César Pérez Gellida nos ofrece una nueva trilogía después de la exitosa trilogía Versos, canciones y trocitos de carne. De nuevo tres novelas negras que nos harán estremecer:

“Sarna con gusto” (2016).  

Lastrado por los efectos nocivos que le ha dejado la obsesiva persecución de Augusto Ledesma, el pelirrojo inspector de homicidios de Valladolid, Ramiro Sancho, vuelve al Cuerpo con la esperanza de retomar las riendas de su vida anterior. Nada más lejos de la realidad.

Una adolescente ha desaparecido en el marco de las ferias patronales de la ciudad. Se trata de la hija de un importante empresario y las primeras pesquisas apuntan a que podría tratarse de un secuestro.
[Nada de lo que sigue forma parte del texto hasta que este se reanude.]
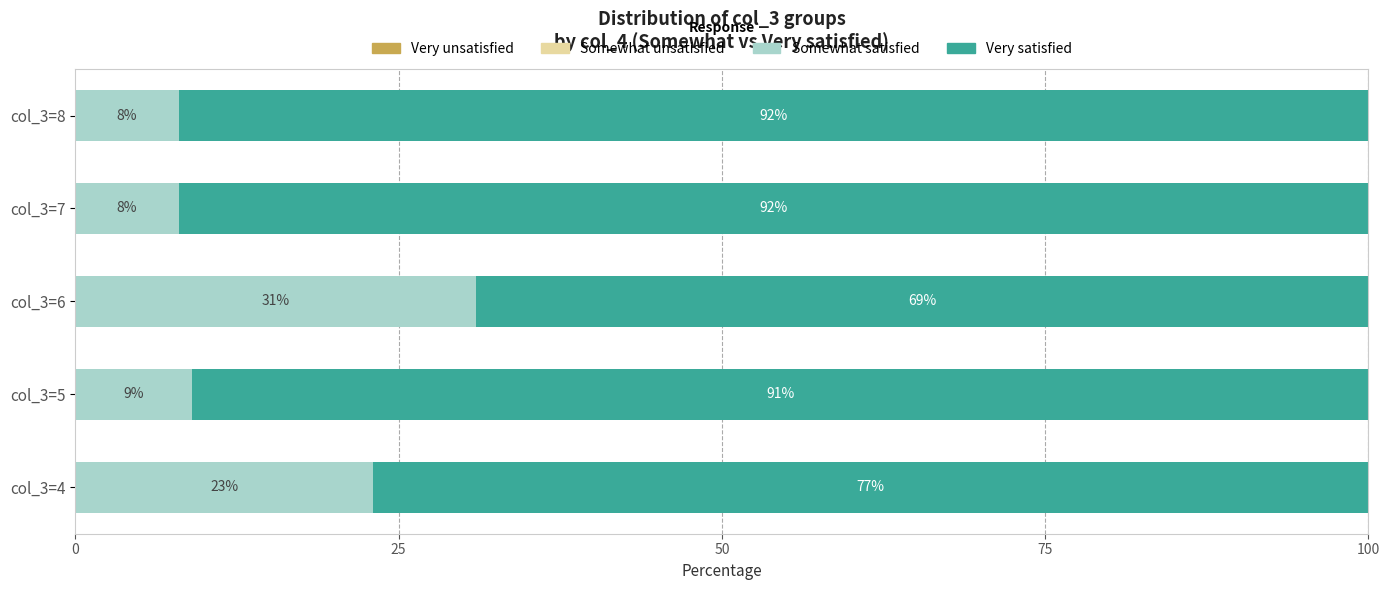

At which label does Somewhat satisfied reach its peak?

col_3=6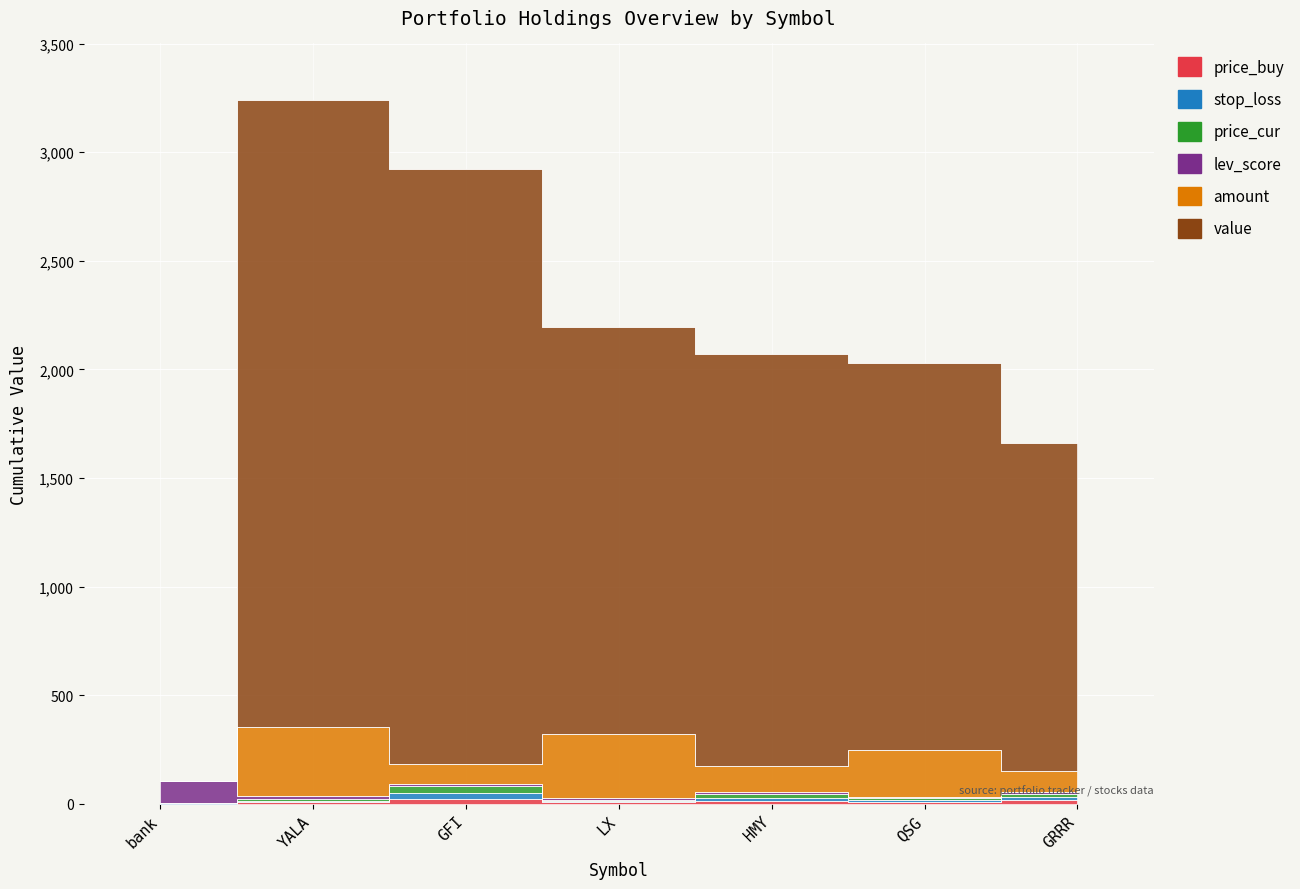

What is the sum of the stop_loss values at LX and HMY?

62.6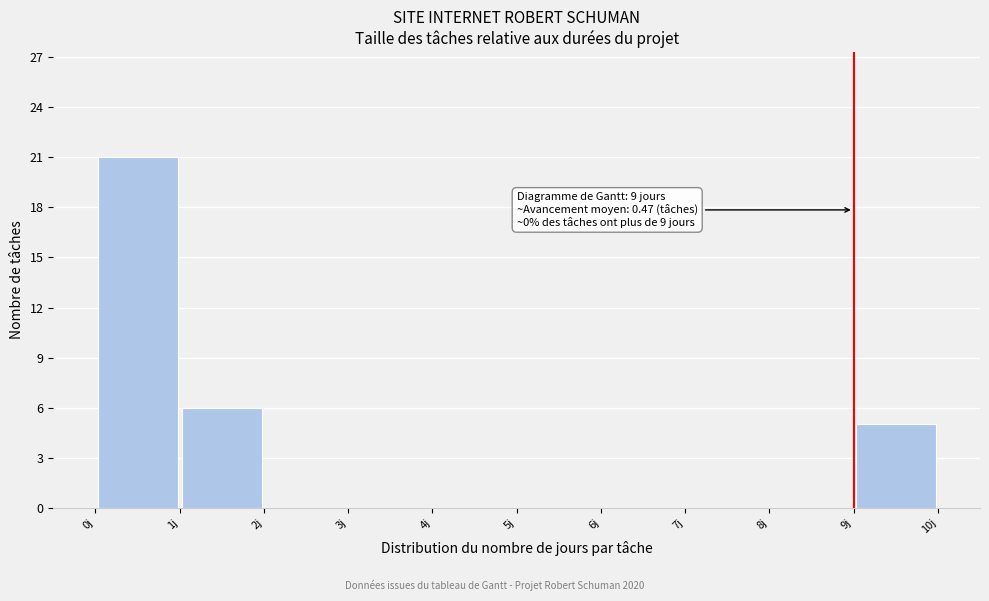

Which range on the x-axis has the tallest bar?

0 to 1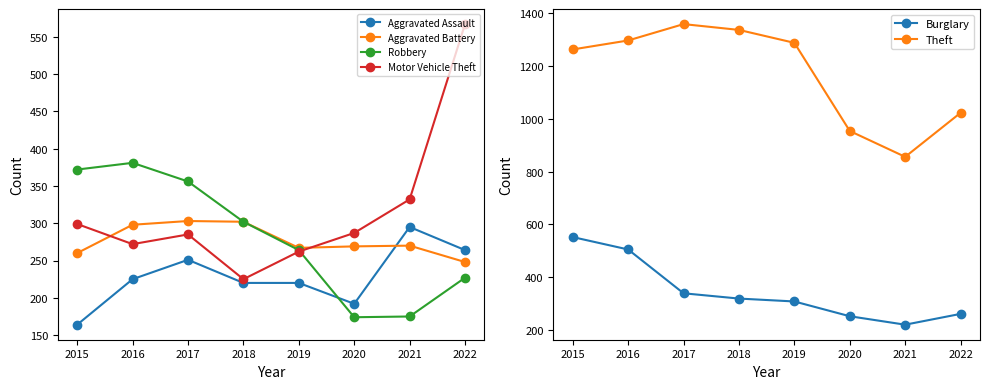

What is the difference between the maximum and second lowest values in the Aggravated Battery series?

43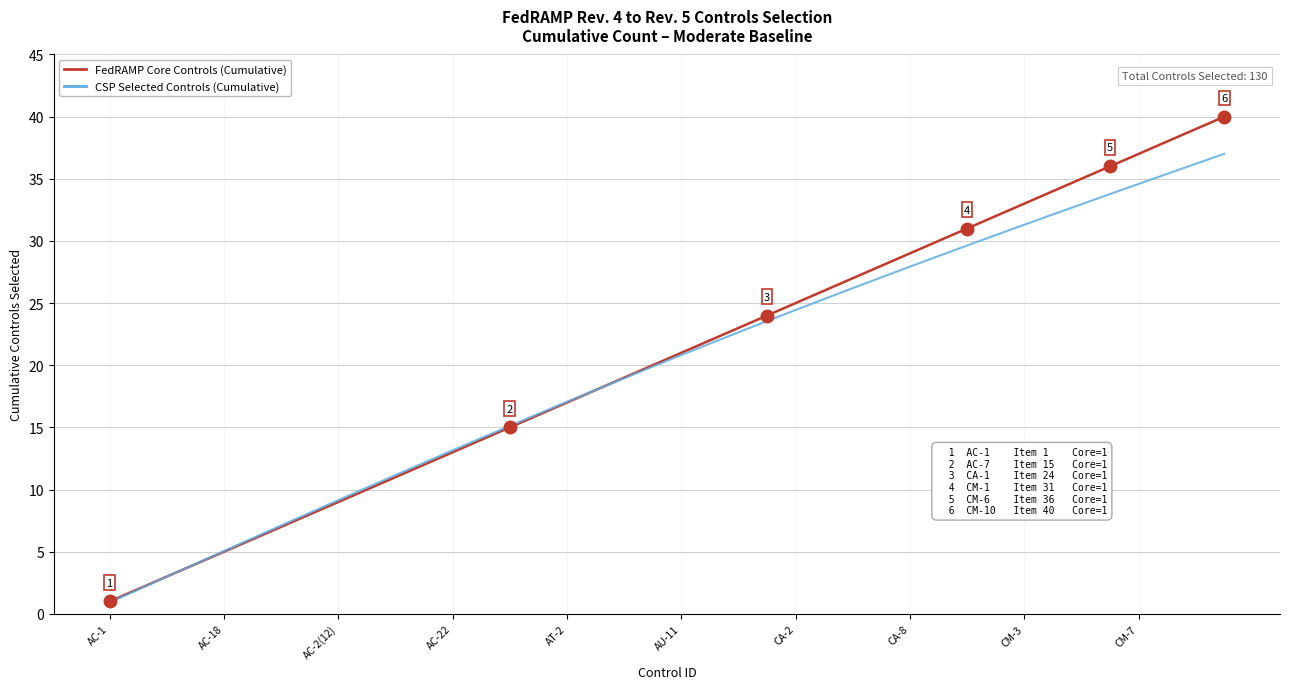

List the series in order of their peak value, highest first.

FedRAMP Core Controls (Cumulative), CSP Selected Controls (Cumulative)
César Pérez Gellida aborda su novela más negra desde una óptica global con el objeto de ofrecer al lector una visión 360º sobre un delito sumamente cruel como es la privación de libertad. Y lo ejecuta de una forma tan real que compartirá la angustiosa incertidumbre de la familia, tan estremecedora que saboreará el miedo desde la oscuridad de un lugar desconocido, tan veraz que se ajustará el pasamontañas para meterse en la piel del secuestrador y, como no, tan cercana que participará en el proceso de negociación e investigación en primera persona.
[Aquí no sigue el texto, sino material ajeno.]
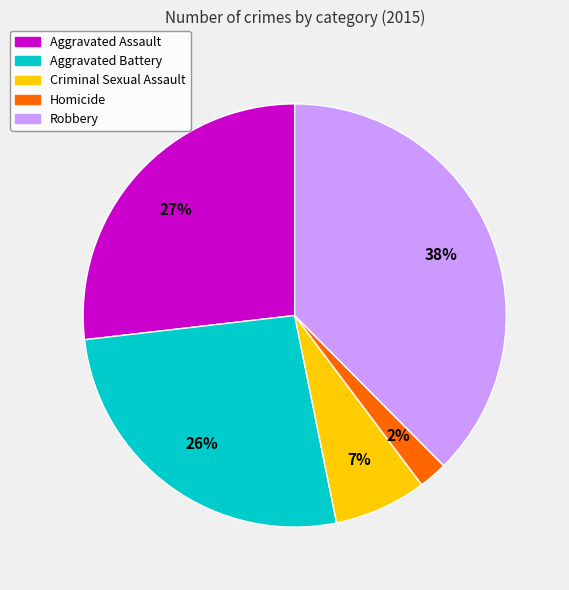

Which category has the smallest portion of the pie?

Homicide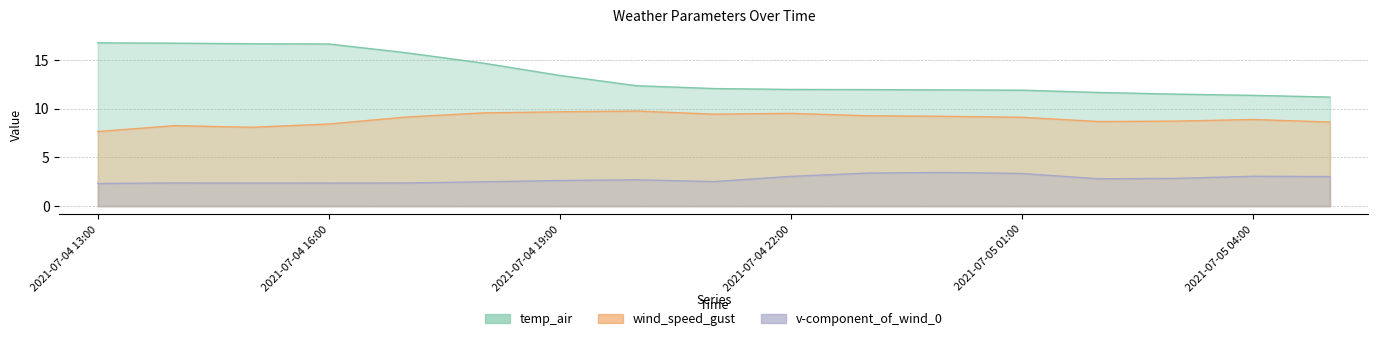

True or false: temp_air has more than 2 points higher than both neighbors.

False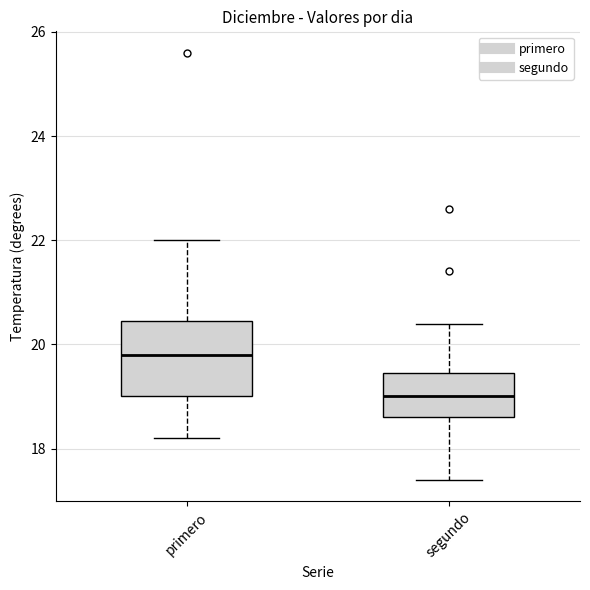

Comparing the boxes themselves (not the whiskers), which one is the tallest?

primero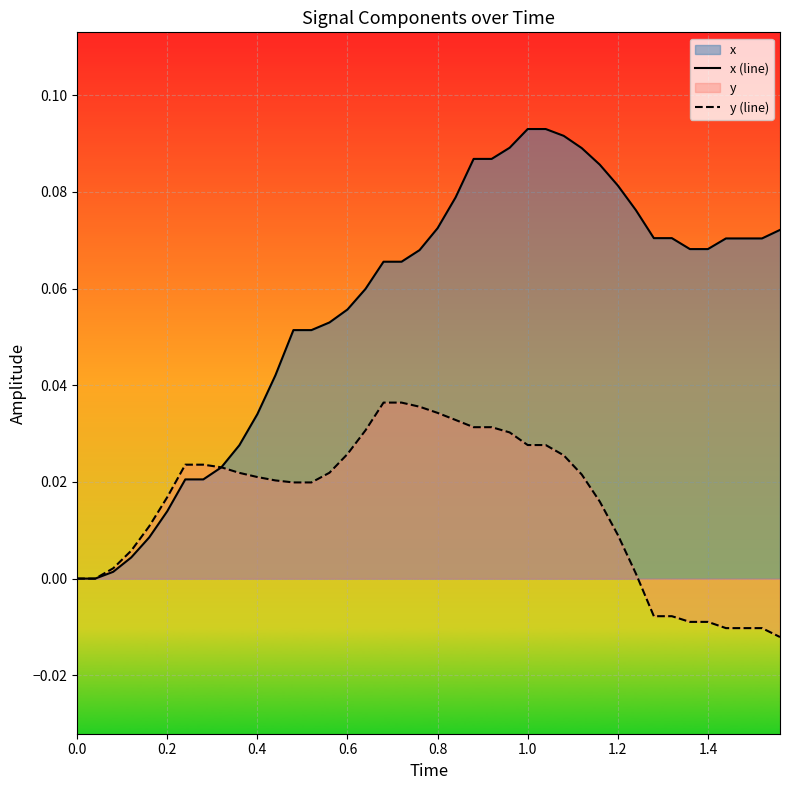

Reading right to left, transcribe all the data shown in this chart.

x (line): 0.1	0.1	0.1	0.1	0.1	0.1	0.1	0.1	0.1	0.1	0.1	0.1	0.1	0.1	0.1	0.1	0.1	0.1	0.1	0.1	0.1	0.1	0.1	0.1	0.1	0.1	0.1	0.1	0.0	0.0	0.0	0.0	0.0	0.0	0.0	0.0	0.0	0.0	0.0	0.0
y (line): -0.0	-0.0	-0.0	-0.0	-0.0	-0.0	-0.0	-0.0	0.0	0.0	0.0	0.0	0.0	0.0	0.0	0.0	0.0	0.0	0.0	0.0	0.0	0.0	0.0	0.0	0.0	0.0	0.0	0.0	0.0	0.0	0.0	0.0	0.0	0.0	0.0	0.0	0.0	0.0	0.0	0.0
“Cuchillo de palo” (2016).  

Tras ser apartado del Cuerpo, Sancho ha resuelto dedicarse al suyo entregándose a los placeres de la carne en el lugar más apartado de sí mismo que ha logrado encontrar. Pero no hay rincón donde esconderse cuando es la desventura quien persigue.

Paralelamente, Erika, Ólafur y su nuevo compañero, el arcángel redimido, Uriel, emprenden la obstinada persecución de los miembros de la infame organización criminal conocida como la Congregación de los Hombres Puros. Su objetivo no es otro que alcanzar la cúspide, pero la escalada les deparará una serie de riesgos que ni siquiera han sido capaces de evaluar.

En esta nueva entrega, Pérez Gellida nos arrastra en un vertiginoso descenso a los infiernos para mostrarnos las grietas y aristas que dibujan la cara oculta del ser humano. Cuchillo de palo se revela como la novela más retorcida y sensorial del género Gellida.

“A grandes males” (2017).  

Erika Lopategui y Ólafur Olafsson han llegado a Buenos Aires siguiendo el rastro de la única persona que puede ayudarlos a destapar la organización criminal que se esconde tras la Congregación de los Hombres Puros. Encontrar el Cartapacio de Minos, un misterioso documento que contiene la identidad de los integrantes de la cúpula de esta organización, es su única meta.

Pero no solo ellos lo buscan… Pronto descubrirán que una cara conocida está más cerca de lo que a ellos les gustaría.

A grandes males es un thriller donde la realidad y la ficción se confunden para sumergir al lector en una trama cargada de incógnitas cuyas respuestas se encuentran entre los muros del edificio Barolo, un rascacielos levantado para albergar las cenizas de Dante Alighieri.